SCHIMON PERES: Die israelische Arbeiterpartei war gegen den Libanonkrieg. Doch angesichts der Bombardements unserer Siedlungen im Norden war es die Pflicht einer jeden Regierung, für die Sicherheit zu sorgen. Nachdem jedoch eine Sicherheitszone geschaffen war, hätte unserer Meinung nach die Libanonaktion beendet werden sollen.

FURCHE: Was muß Israel Ihrer Ansicht nach jetzt im Libanon unternehmen?

PERES: Israel muß sich auf eine von Terroristen gereinigte Sicherheitszone von 40 bis 45 Kilometern oberhalb unserer Nordgrenze konzentrieren und dem amerikanischen Vermittler Ha-bib die Fortsetzung der Verhandlungen zur Räumung aller fremden Streitkräfte aus dem Libanon ermöglichen. Außerdem müßte allen Parteien klargemacht werden, daß der Krieg im Libanon beendet ist und daß wir uns weder in die internen Angelegenheiten des Libanons einmischen noch irgendwelche territoriellen Ansprüche im Libanon erheben wollen. Was wir anstreben, ist ja ein Friedensabkommen mit dem Libanon.

FURCHE: Wie beurteilen Sie heute im Licht des Reagan-Plans unsere Beziehungen zu Amerika? Würden Sie diese als Ministerpräsident anders gestalten?

PERES: Begins Likud glaubt, die Basis unserer Beziehungen zu Washington bestehe in einer strategischen Kooperation. Wir von der Arbeiterpartei wiederum suchen in den Beziehungen zu den USA mehr die humanitäre Seite. Die Quelle der Beziehungen zu Amerika ist unserer Auffassung nach in der öffentlichen Meinung der USA zu suchen und nicht nur in Absprachen mit dortigen Regierungsbeamten — wie dies bei der Likudregierung üblich ist.

Wir waren seinerzeit gegen ein strategisches Abkommen zwischen den USA und der Likudregierung, bei dem letzten Endes ja nichts herauskommen konnte. Was wir verbessern müssen, ist unser Image in der amerikanischen Öffentlichkeit. Und der Plan der Likudregierung, Judäa und Samaria (Westjordanien) zu annektieren muß unserer Meinung nach zu einem Bruch mit den USA führen.

FURCHE: Und wie steht es um Israels Beziehungen zu den EG-Staaten?

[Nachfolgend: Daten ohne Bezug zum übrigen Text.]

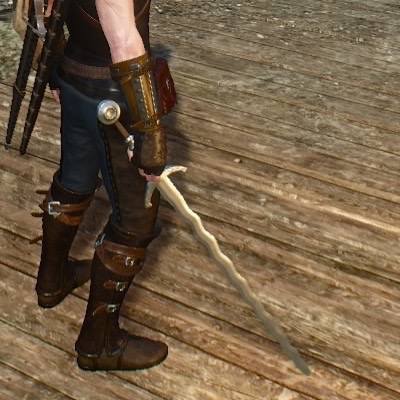
The image size is (400, 400). I want to click on floor, so click(265, 156).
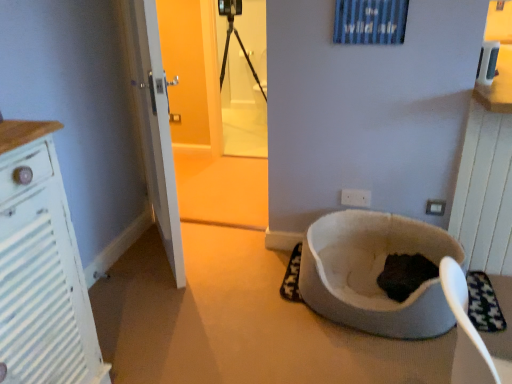
Question: Should I look upward or downward to see white fabric cat bed at lower right?

Choices:
 (A) up
 (B) down

Answer: (B)

Question: Is white plastic electric outlet at center, positioned as the 1th electric outlet in back-to-front order, smaller than white fabric cat bed at lower right?

Choices:
 (A) yes
 (B) no

Answer: (A)

Question: Is white plastic electric outlet at center, which appears as the second electric outlet when viewed from the right, thinner than white fabric cat bed at lower right?

Choices:
 (A) yes
 (B) no

Answer: (A)

Question: From a real-world perspective, is white plastic electric outlet at center, positioned as the 1th electric outlet in back-to-front order, over white fabric cat bed at lower right?

Choices:
 (A) no
 (B) yes

Answer: (B)

Question: Is white plastic electric outlet at center, marked as the 1th electric outlet in a left-to-right arrangement, facing away from white fabric cat bed at lower right?

Choices:
 (A) yes
 (B) no

Answer: (B)

Question: Does white plastic electric outlet at center, marked as the 1th electric outlet in a left-to-right arrangement, turn towards white fabric cat bed at lower right?

Choices:
 (A) yes
 (B) no

Answer: (B)

Question: Is the depth of white plastic electric outlet at center, positioned as the 1th electric outlet in back-to-front order, less than that of white fabric cat bed at lower right?

Choices:
 (A) no
 (B) yes

Answer: (A)

Question: Is white plastic electric outlet at center, marked as the 1th electric outlet in a left-to-right arrangement, to the left of white plastic electric outlet at lower right, marked as the first electric outlet in a front-to-back arrangement, from the viewer's perspective?

Choices:
 (A) no
 (B) yes

Answer: (B)

Question: From a real-world perspective, is white plastic electric outlet at center, positioned as the 1th electric outlet in back-to-front order, located beneath white plastic electric outlet at lower right, positioned as the 1th electric outlet in right-to-left order?

Choices:
 (A) yes
 (B) no

Answer: (B)

Question: Is white plastic electric outlet at center, positioned as the 1th electric outlet in back-to-front order, facing towards white plastic electric outlet at lower right, placed as the 2th electric outlet when sorted from left to right?

Choices:
 (A) no
 (B) yes

Answer: (A)

Question: Is white plastic electric outlet at center, which appears as the second electric outlet when viewed from the right, not within white plastic electric outlet at lower right, placed as the 2th electric outlet when sorted from back to front?

Choices:
 (A) no
 (B) yes

Answer: (B)

Question: From a real-world perspective, is white plastic electric outlet at center, positioned as the 1th electric outlet in back-to-front order, positioned over white plastic electric outlet at lower right, placed as the 2th electric outlet when sorted from left to right, based on gravity?

Choices:
 (A) yes
 (B) no

Answer: (A)

Question: Considering the relative positions of white plastic electric outlet at center, which ranks as the 2th electric outlet in front-to-back order, and white plastic electric outlet at lower right, marked as the first electric outlet in a front-to-back arrangement, in the image provided, is white plastic electric outlet at center, which ranks as the 2th electric outlet in front-to-back order, in front of white plastic electric outlet at lower right, marked as the first electric outlet in a front-to-back arrangement,?

Choices:
 (A) no
 (B) yes

Answer: (A)

Question: Considering the relative positions of white plastic electric outlet at lower right, placed as the 2th electric outlet when sorted from left to right, and white plastic electric outlet at center, positioned as the 1th electric outlet in back-to-front order, in the image provided, is white plastic electric outlet at lower right, placed as the 2th electric outlet when sorted from left to right, to the left of white plastic electric outlet at center, positioned as the 1th electric outlet in back-to-front order, from the viewer's perspective?

Choices:
 (A) no
 (B) yes

Answer: (A)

PERES: Schlecht. Viele dieser Länder unterstützen die PLO-Po-sition, die wir nicht akzeptieren. Sowohl die PLO wie Israels rechte Fanatiker irren. Die PLO glaubt, einen Frieden ohne Israel machen zu können, Israels rechte Fanatiker wollen einen Frieden ohne die Araber. Doch um einen Frieden schließen zu können, müssen sowohl die arabische wie die israelische Position berücksichtigt werden.

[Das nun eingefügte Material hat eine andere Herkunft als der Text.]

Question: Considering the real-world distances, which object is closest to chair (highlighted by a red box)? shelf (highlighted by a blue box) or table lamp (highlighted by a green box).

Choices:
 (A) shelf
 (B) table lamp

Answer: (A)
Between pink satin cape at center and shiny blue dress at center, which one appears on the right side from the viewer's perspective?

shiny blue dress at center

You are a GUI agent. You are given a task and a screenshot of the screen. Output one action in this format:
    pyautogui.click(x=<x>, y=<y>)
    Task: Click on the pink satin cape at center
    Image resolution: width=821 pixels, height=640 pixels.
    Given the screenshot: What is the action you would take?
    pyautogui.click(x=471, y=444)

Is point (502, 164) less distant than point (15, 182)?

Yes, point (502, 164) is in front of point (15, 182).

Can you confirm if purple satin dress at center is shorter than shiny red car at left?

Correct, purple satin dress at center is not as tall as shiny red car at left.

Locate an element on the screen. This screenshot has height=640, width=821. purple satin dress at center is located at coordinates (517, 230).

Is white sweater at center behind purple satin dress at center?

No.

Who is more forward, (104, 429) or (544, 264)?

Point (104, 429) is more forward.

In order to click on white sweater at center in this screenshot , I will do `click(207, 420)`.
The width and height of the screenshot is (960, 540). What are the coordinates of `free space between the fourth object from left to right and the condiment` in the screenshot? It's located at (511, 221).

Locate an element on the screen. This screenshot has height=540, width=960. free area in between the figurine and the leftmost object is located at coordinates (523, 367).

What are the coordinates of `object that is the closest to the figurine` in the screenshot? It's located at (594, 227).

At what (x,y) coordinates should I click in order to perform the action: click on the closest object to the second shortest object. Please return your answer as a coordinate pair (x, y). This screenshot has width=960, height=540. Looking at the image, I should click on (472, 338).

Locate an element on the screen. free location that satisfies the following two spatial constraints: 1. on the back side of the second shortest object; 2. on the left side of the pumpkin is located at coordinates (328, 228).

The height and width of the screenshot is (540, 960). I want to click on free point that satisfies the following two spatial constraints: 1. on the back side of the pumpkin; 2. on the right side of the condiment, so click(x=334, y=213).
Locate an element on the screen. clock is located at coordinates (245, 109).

FURCHE: Wie sieht die Jordanische Option" aus, die Sie als Lösung des Nahostkonflikts vorschlagen?

PERES: Man braucht zwei Dinge - einen Partner und einen Plan. Zwei Gesprächspartner kommen in Frage: Jordanien oder die PLO. Letztere ist für uns nicht akzeptabel, weil es sich bei ihr um eine uneinige und stark angeschlagene Organisation handelt, die sich weigert, den israelischen Staat anzuerkennen, und die die Errichtung eines palästinensischen Staates mit einem eigenen Heer vor den Toren Jerusalems anstrebt. Kein Israeli wäre damit einverstanden, daß eine dem Judenstaat feindlich gesinnte arabische Armee — mit sowjetischen Waffen ausgerüstet - etwa 100 Meter entfernt vom israelischen Parlament steht.

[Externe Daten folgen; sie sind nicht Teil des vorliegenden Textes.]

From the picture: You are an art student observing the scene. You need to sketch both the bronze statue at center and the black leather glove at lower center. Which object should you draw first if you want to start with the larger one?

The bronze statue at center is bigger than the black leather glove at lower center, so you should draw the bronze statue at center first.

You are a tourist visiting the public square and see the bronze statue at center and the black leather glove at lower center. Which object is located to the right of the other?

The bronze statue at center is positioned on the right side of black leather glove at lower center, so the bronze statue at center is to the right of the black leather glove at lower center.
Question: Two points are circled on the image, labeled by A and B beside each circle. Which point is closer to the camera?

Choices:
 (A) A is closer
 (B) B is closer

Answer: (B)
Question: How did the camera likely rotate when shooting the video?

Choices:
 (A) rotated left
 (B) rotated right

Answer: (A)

Wer mit der PLO nicht sprechen will, muß mit Jordanien reden, insbesondere, da die meisten Einwohner Jordaniens Palästinenser sind. Auch besitzen alle Palästinenser der besetzten Gebiete — außer dem Gazastreifen - die jordanische Staatsbürgerschaft.

Mit Jordanien wollen wir einen Kompromiß erreichen. Danach sollen die palästinensischen Einwohner von Judäa, Samaria und dem Gazastreifen das Land, auf dem sie leben, erhalten. Das ganze Gebiet soll entmilitarisiert werden, die israelische Armee nur an den Jordan-Ubergängen stationiert sein und zusammen mit einer Kette jüdischer Siedlungen die Sicherheit des Judenstaates gewährleisten.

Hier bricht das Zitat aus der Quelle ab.